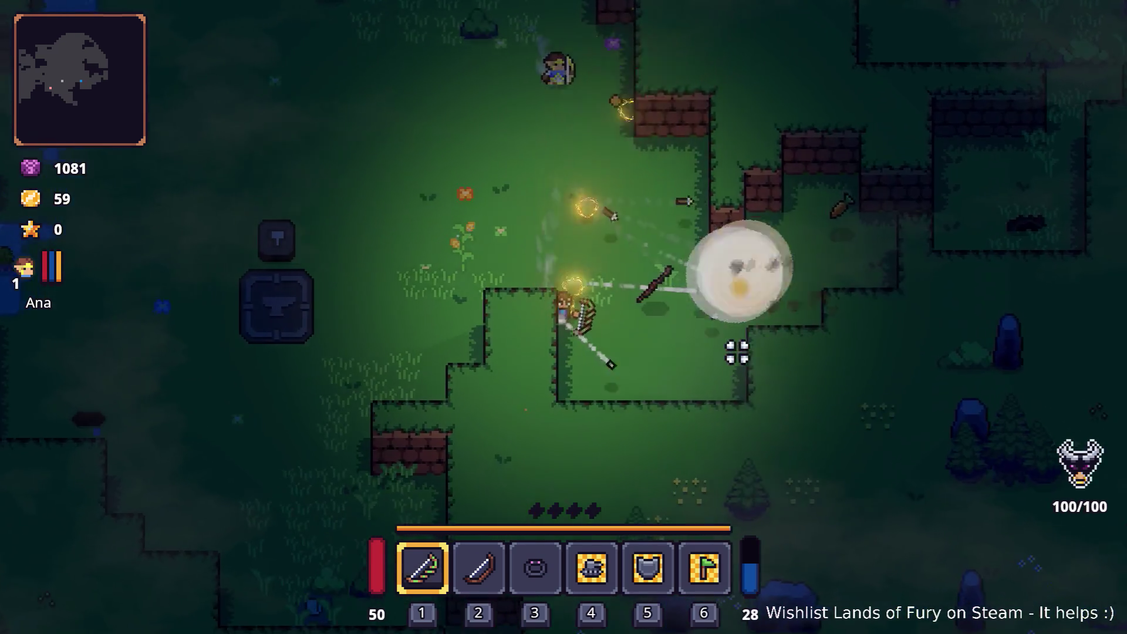
key(d)
click(746, 218)
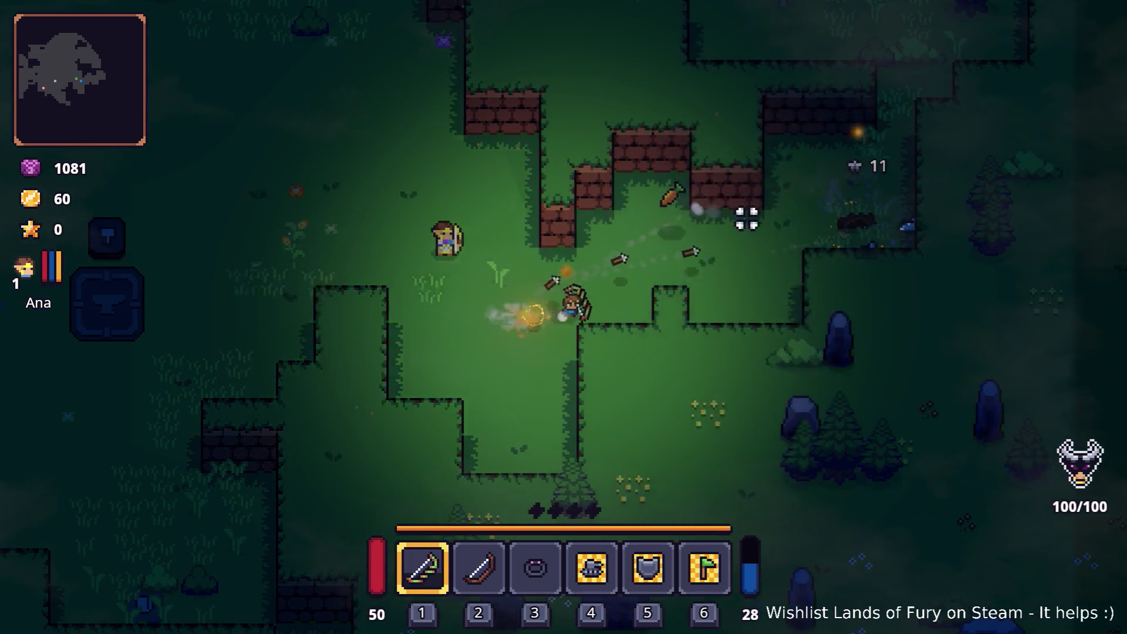
key(w)
click(709, 229)
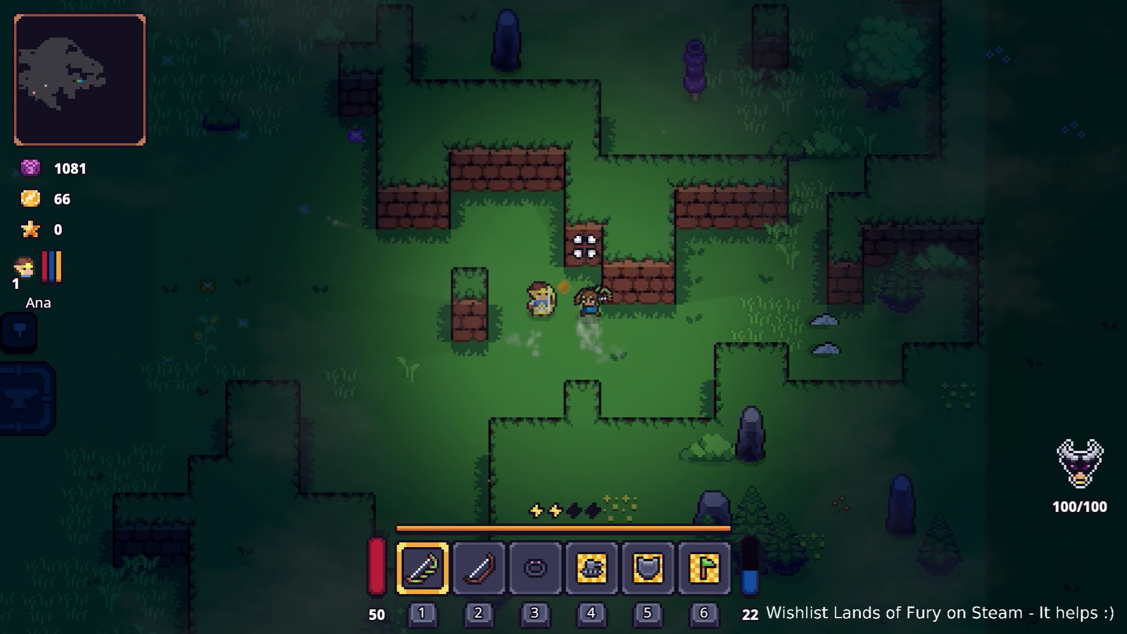
key(space)
key(w)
_ _ _ _ _ _ _
What you give back should be the full material above, retyped exactly, with every image removed.

• Response to this task:
key(d)
click(746, 218)
key(w)
click(709, 229)
key(space)
key(w)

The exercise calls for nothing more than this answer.